How many lines in the items below contain the string "bowel"? Case counts, so match capitals and lowercase letters as given, and reply with the number alone.

——————

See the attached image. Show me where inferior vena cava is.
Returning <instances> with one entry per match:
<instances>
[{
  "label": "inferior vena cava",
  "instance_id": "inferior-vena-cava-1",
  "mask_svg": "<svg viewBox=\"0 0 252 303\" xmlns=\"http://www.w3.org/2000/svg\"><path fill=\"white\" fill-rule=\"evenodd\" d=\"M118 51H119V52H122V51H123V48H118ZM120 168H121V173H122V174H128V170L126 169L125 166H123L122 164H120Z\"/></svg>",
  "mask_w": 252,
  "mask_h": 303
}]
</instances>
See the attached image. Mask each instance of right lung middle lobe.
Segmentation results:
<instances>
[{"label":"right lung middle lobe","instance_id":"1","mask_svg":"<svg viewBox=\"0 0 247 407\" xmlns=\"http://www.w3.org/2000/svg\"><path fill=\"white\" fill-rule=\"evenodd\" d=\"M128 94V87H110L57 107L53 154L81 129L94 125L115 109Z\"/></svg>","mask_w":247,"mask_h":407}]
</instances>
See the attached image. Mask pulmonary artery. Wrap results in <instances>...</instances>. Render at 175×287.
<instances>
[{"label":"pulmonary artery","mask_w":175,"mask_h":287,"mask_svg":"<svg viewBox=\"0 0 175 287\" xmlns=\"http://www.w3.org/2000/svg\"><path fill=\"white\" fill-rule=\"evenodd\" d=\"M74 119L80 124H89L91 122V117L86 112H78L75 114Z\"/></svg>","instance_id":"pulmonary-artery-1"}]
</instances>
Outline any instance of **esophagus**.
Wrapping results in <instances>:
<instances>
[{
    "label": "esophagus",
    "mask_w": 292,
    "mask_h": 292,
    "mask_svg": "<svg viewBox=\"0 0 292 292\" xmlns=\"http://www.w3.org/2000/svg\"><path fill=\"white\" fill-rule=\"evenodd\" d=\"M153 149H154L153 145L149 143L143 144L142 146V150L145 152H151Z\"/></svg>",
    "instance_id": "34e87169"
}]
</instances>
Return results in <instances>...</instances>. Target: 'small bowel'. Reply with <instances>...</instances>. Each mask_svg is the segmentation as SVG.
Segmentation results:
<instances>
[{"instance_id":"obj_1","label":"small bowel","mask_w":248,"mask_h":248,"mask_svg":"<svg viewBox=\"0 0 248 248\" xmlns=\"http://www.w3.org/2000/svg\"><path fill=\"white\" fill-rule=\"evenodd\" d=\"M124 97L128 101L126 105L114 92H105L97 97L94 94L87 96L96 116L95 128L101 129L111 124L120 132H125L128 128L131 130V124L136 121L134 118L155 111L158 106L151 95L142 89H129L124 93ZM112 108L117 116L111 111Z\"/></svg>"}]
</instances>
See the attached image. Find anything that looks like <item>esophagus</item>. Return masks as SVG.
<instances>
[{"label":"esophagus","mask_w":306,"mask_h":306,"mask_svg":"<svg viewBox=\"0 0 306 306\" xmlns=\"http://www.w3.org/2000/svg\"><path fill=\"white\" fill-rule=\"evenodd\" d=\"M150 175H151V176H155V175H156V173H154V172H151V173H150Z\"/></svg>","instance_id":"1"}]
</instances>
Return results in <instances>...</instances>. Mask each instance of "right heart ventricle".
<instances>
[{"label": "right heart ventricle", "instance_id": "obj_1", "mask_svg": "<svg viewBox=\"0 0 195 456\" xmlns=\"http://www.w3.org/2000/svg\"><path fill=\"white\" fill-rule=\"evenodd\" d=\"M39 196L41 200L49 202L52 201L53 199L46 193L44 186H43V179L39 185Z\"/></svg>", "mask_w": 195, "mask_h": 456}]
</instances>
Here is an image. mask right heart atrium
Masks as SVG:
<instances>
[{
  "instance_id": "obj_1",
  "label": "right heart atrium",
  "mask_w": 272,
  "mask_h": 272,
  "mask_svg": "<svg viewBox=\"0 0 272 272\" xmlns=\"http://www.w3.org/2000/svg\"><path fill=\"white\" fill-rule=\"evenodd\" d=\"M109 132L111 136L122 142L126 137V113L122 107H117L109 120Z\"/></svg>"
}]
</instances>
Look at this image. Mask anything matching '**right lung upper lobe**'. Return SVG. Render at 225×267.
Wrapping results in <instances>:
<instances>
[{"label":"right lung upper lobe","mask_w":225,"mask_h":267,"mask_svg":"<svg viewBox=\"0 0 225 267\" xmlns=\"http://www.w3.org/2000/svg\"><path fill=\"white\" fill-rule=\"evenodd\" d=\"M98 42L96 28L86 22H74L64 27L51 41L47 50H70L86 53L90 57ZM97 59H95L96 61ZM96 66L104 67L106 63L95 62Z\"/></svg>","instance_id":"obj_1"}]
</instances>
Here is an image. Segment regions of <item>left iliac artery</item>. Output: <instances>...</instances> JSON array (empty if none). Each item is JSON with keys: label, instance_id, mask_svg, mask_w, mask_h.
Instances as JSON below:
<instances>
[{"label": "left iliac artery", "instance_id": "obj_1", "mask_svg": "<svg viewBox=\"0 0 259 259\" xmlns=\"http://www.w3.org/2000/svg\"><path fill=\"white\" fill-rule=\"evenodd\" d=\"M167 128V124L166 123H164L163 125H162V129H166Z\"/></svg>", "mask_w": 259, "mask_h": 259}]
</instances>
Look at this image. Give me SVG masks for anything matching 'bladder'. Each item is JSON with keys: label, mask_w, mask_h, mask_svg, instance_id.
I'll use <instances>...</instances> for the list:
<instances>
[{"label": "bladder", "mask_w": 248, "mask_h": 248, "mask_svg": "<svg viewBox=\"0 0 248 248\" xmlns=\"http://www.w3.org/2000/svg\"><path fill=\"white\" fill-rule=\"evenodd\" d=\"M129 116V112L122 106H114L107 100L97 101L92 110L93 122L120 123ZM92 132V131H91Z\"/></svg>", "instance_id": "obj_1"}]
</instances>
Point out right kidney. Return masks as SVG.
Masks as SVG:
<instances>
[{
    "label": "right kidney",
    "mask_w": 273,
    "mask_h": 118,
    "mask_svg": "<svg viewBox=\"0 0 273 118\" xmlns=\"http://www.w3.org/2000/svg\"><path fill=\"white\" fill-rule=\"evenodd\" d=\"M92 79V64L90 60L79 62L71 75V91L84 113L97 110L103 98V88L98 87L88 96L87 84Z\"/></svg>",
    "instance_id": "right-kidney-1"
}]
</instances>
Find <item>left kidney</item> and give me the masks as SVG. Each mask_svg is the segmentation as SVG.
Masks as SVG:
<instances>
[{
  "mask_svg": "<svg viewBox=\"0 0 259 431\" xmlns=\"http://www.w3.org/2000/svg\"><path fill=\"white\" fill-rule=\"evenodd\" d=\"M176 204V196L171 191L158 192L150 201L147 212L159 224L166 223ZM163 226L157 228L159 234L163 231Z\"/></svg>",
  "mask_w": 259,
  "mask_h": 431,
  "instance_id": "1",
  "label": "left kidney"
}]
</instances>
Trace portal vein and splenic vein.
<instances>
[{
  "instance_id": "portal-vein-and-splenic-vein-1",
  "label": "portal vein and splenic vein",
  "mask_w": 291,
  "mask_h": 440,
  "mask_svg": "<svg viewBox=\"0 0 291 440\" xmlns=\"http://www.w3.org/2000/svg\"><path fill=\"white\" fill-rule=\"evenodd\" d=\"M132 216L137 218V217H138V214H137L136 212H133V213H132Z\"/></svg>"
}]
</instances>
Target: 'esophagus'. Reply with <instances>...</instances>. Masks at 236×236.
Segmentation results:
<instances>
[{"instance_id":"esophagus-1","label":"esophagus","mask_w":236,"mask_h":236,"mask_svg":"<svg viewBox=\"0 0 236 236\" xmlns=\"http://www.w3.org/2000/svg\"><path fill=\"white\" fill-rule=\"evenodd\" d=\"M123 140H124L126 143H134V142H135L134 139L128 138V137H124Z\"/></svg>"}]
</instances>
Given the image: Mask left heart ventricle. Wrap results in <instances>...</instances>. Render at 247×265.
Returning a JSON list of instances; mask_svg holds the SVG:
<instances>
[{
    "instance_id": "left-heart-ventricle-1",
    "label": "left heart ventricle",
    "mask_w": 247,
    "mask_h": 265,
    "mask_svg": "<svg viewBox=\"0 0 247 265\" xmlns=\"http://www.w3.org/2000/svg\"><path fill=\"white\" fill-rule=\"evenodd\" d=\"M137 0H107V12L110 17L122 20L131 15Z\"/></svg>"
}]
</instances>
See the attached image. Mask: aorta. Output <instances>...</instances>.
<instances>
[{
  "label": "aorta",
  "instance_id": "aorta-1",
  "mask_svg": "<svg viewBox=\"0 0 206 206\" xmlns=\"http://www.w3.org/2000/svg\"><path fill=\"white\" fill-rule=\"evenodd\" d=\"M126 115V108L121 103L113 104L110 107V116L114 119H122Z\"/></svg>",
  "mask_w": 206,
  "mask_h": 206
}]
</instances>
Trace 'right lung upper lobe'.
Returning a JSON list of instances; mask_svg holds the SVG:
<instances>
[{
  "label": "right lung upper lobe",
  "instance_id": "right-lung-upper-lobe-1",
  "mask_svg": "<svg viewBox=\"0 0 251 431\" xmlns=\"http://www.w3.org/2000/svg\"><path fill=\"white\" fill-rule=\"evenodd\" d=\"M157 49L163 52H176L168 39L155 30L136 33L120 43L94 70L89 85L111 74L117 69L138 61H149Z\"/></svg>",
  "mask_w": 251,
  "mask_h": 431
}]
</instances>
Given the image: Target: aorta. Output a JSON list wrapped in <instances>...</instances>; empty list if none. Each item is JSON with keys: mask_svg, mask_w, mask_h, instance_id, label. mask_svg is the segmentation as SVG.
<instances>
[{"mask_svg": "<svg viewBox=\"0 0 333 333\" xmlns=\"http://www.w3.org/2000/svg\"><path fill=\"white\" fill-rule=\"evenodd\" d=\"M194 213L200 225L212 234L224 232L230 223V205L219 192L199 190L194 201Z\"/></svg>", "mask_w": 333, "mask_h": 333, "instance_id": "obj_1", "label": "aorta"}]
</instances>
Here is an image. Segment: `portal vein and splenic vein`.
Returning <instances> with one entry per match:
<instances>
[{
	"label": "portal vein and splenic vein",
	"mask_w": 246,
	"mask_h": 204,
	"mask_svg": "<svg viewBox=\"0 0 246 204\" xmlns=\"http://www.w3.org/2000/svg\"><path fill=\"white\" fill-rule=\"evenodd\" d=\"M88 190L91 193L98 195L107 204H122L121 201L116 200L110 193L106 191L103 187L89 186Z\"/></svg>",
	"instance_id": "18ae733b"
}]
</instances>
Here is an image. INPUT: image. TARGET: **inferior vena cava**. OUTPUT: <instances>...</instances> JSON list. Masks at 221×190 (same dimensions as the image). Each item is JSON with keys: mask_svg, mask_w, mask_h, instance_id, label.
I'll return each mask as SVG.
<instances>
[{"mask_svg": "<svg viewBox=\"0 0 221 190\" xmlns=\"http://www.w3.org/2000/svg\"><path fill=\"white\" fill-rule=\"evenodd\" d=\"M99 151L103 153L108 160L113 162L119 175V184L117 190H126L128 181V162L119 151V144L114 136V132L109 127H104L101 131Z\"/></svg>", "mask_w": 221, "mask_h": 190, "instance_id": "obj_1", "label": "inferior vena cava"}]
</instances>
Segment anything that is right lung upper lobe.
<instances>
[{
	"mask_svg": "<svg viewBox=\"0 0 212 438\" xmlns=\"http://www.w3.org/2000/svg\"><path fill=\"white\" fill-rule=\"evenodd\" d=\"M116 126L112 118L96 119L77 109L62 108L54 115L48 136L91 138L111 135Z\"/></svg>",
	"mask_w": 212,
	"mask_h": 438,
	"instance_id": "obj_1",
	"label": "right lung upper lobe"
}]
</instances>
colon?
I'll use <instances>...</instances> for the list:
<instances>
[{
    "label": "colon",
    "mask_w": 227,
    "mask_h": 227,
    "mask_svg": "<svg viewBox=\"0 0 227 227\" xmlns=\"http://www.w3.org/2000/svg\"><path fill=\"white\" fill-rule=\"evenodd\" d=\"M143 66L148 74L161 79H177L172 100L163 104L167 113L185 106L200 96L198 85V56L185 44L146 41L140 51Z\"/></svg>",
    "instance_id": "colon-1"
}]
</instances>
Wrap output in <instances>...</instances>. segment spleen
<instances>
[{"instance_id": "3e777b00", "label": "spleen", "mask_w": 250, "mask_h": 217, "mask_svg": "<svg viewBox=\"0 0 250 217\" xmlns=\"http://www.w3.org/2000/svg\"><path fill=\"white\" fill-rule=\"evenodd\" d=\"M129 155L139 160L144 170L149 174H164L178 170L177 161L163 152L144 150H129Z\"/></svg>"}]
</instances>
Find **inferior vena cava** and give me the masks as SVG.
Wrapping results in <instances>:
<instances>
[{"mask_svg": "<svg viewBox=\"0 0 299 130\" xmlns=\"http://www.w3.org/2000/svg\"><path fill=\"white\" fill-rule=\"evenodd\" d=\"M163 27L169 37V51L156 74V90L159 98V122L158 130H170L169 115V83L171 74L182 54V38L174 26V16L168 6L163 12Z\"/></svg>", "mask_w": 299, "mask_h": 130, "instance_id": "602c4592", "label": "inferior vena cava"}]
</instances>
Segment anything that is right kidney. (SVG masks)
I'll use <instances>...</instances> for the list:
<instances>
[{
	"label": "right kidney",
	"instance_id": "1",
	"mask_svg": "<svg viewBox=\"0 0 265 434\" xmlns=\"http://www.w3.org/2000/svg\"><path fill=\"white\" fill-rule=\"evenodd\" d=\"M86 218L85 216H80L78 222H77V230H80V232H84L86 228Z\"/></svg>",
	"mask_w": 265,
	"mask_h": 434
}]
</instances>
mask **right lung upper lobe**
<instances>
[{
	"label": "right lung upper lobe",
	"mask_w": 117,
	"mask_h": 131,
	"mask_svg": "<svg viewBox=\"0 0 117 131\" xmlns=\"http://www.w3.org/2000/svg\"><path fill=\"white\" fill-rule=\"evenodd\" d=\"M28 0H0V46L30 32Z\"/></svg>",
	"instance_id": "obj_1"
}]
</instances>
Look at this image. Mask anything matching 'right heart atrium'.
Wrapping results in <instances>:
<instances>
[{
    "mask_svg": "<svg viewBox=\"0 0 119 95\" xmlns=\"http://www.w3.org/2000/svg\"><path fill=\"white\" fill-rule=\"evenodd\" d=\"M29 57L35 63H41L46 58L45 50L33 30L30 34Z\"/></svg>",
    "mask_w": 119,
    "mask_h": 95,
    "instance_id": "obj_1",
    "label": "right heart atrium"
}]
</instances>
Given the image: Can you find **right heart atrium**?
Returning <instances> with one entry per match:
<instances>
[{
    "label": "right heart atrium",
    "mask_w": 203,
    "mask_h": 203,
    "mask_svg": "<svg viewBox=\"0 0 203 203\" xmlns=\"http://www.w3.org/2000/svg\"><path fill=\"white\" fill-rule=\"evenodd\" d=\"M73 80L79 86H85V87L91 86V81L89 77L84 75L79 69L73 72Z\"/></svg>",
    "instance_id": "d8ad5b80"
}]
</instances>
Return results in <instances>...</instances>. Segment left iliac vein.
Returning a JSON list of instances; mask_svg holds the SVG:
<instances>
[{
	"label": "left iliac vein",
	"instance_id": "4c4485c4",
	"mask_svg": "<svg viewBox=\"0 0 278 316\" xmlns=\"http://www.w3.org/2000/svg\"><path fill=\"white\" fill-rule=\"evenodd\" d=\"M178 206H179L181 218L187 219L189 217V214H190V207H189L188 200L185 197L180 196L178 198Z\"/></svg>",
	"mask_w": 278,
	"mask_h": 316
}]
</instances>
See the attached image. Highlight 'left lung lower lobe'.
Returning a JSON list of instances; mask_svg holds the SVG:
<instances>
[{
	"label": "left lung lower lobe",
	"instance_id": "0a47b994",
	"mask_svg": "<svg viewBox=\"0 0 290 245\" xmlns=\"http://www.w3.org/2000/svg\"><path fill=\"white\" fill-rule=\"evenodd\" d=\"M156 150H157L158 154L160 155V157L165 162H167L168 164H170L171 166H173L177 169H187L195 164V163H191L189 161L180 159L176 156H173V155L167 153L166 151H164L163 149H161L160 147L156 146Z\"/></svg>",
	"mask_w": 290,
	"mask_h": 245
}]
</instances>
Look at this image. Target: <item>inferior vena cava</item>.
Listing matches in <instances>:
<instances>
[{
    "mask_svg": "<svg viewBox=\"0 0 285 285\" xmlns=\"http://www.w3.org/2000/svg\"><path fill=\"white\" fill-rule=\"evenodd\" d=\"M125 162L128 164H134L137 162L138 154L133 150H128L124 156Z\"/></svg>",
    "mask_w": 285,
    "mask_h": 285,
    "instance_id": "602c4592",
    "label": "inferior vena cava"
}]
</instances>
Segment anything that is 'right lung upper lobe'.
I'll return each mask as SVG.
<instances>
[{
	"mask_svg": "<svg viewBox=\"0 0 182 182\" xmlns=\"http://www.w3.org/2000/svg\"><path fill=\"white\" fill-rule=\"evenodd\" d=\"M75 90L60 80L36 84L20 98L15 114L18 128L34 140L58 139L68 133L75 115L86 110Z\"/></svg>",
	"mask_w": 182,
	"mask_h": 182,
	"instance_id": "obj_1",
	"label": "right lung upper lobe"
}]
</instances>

——————

In response
2